GIVEN TEXT:
┄┄┄┄┄┄

The alleged victim, instead of leaving the investigation to the officer in charge of the matter, obtained a statement from his friend, one of the serving police officers. You only have to take one look at the statement to see that it bore a striking resemblance to the way in which the victim’s second statement was set out. Whether there was some complicity in the preparation of the statements or not, it looked suspicious.
To the credit of the investigating officer, he took statements from witnesses who clearly supported the accused and indicated that the accused acted in self-defence, having been first slapped hard by the alleged victim. A consistent theme throughout the majority of statements was that the accused said to the victim as he left, “watch the video”. CCTV cameras were set up in the premises. Mysteriously perhaps, they failed to capture the incident. The accused was obviously confident that the footage would back up what he claimed had occurred.

┄┄┄┄┄┄

INFORMATION:
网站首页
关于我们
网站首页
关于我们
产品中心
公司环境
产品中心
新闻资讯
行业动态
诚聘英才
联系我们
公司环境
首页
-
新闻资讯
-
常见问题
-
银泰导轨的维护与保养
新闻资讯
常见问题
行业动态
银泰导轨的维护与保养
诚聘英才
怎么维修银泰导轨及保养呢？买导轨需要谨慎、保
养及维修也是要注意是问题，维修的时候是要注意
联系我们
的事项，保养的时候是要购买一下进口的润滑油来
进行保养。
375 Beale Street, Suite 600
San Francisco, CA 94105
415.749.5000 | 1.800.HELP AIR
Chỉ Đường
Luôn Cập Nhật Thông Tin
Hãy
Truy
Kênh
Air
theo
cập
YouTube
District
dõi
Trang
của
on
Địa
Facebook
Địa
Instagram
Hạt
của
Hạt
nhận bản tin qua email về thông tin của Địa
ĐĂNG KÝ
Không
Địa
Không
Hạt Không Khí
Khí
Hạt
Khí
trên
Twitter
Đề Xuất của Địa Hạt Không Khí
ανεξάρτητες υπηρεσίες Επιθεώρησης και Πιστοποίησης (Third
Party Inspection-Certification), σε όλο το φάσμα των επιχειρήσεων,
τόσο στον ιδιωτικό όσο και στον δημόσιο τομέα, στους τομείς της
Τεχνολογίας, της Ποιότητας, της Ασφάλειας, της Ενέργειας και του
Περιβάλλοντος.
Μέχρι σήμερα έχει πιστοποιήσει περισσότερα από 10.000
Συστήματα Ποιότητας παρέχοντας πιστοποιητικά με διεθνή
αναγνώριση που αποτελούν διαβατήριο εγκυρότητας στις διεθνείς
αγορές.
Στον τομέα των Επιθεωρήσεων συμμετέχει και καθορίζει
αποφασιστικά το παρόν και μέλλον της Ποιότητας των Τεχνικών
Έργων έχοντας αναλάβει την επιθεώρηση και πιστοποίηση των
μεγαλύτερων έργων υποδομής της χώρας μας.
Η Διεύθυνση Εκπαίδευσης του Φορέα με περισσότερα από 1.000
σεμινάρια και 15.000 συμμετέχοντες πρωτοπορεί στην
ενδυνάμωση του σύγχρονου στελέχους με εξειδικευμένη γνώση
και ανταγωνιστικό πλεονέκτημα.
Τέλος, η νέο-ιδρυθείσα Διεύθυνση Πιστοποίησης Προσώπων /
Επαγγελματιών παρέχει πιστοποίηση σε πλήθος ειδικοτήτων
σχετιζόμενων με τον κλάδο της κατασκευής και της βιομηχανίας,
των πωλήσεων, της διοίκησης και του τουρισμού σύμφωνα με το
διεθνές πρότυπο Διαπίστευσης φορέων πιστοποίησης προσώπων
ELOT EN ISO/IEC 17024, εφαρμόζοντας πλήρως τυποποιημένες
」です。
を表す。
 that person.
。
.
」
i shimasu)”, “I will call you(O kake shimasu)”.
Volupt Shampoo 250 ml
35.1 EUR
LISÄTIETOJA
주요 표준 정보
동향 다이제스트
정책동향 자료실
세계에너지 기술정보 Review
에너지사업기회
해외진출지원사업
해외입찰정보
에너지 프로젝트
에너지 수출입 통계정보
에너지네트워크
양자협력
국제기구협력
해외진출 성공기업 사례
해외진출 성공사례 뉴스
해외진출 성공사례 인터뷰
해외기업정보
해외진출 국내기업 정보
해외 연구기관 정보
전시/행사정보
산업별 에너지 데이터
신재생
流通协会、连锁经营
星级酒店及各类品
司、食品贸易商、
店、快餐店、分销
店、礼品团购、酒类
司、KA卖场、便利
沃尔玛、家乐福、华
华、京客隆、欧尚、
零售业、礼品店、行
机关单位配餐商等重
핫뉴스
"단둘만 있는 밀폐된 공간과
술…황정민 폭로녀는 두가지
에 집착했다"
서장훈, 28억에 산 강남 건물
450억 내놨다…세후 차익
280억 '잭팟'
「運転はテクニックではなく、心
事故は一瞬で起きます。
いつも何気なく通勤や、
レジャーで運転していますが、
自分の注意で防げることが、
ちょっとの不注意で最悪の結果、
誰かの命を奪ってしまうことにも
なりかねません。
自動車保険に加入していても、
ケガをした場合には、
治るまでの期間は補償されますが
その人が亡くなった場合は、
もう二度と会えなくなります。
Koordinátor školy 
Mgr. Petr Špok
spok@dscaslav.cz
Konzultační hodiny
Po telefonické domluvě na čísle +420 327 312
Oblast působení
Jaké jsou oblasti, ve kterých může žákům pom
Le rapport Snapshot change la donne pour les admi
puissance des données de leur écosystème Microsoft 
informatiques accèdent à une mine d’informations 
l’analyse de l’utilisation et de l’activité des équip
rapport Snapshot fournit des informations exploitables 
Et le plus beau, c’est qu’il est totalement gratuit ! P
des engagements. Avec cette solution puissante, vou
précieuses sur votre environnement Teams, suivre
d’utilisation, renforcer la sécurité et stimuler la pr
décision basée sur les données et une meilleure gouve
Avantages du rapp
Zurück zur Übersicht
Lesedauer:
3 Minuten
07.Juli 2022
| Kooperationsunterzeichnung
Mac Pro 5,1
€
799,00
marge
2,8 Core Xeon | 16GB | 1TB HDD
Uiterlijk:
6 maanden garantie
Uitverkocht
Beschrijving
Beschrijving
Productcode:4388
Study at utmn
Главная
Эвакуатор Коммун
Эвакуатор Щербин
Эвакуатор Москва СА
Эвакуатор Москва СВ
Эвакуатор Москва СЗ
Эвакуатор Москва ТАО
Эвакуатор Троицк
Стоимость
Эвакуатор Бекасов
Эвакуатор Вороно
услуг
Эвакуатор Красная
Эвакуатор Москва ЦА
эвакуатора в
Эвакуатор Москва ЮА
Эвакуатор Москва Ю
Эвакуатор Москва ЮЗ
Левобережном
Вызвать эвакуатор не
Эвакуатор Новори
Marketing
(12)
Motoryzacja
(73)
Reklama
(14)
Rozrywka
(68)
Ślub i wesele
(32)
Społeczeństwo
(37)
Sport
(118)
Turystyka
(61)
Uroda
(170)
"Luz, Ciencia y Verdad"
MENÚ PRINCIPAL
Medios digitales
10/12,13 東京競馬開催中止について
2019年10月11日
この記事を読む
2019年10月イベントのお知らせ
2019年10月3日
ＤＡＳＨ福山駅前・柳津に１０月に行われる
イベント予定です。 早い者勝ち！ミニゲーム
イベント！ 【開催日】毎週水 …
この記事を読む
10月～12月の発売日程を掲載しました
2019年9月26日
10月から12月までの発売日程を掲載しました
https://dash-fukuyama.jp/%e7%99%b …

┄┄┄┄┄┄

WORK REQUEST A: Translate this sentence from the passage on the assault investigation into Spanish: "CCTV cameras were set up in the premises."
WORK REQUEST B: Reproduce the portion of the passage on the assault investigation starting with "To the credit" and going on through "claimed had occurred.".

WRITTEN ANSWER A: Se habían instalado cámaras de CCTV en el local.

WRITTEN ANSWER B:
To the credit of the investigating officer, he took statements from witnesses who clearly supported the accused and indicated that the accused acted in self-defence, having been first slapped hard by the alleged victim. A consistent theme throughout the majority of statements was that the accused said to the victim as he left, “watch the video”. CCTV cameras were set up in the premises. Mysteriously perhaps, they failed to capture the incident. The accused was obviously confident that the footage would back up what he claimed had occurred.